Rating 4.5/5 Coladas
How do you love a place that doesn’t love you back?
Author Madeline Kay Sneed, who – self-admittedly – writes about the intersection of queerness and faith, does so with depth, thoughtfulness, and compassion in her debut release, The Golden Season. This novel serves the vibes and culture of Friday Night Lights combined with the tender exploration of loving the place one calls home, even when that place and its people might not love and accept our true selves back.
Emmy Quinn is born and raised in a small town in West Texas and embodies everything about the local values, with her priorities focused on family, faith, and football. And while she loves her hometown, she knows that coming out as a lesbian in her Southern Baptist evangelical community may force her away from the place and people she loves the most. As Emmy navigates her path in self-discovery, she shares her truth with her dad in a conversation that goes horribly awry before returning to her final year in college – only to meet a whip-smart grad student whom she falls for, adding further complication within her conservative school.
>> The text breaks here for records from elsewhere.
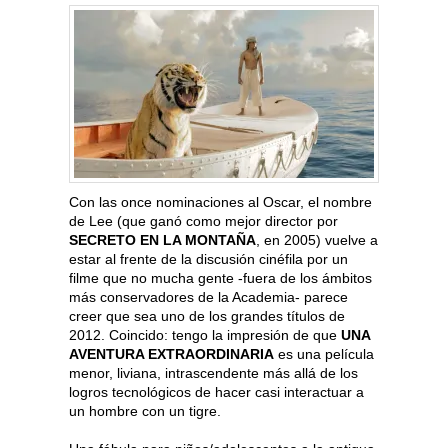
Con las once nominaciones al Oscar, el nombre
de Lee (que ganó como mejor director por
SECRETO EN LA MONTAÑA
, en 2005) vuelve a
estar al frente de la discusión cinéfila por un
filme que no mucha gente -fuera de los ámbitos
más conservadores de la Academia- parece
creer que sea uno de los grandes títulos de
2012. Coincido: tengo la impresión de que
UNA
AVENTURA EXTRAORDINARIA
es una película
menor, liviana, intrascendente más allá de los
logros tecnológicos de hacer casi interactuar a
un hombre con un tigre.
Emmy’s father, Steve, has been offered his dream job head coaching the local high school football team and putting together a team that will likely, under his guidance, win them a state championship for the first time. But personal and professional matters are deeply interwoven and he’s been warned that any scandal in his family will put his dream position in jeopardy. Steve knows he mishandled Emmy’s coming out; while he loves his daughter, he cannot understand or reconcile her secret with his religious beliefs and is left wondering how God could ask him to choose between his daughter and his dreams.
Sneed develops rich and complex characters in The Golden Season, particularly Emmy and Steve as the story is told through both of their perspectives over the span of the year, allowing readers to really understand how each grapples with their own notions of love and faith, and how they ultimately intertwine. Beyond the character development, Sneed paints a beautiful portrait of the West Texas backdrop, evoking lush images of the seasonally changing landscapes, once rich and colorful withering to dry and brittle under the scorching Texas heat of summer. The setting itself almost feels like its own character within the novel.
I blazed through this simulatneously heartwarming and heartwrenching debut novel and I look forward to what comes next from Sneed in her next novel.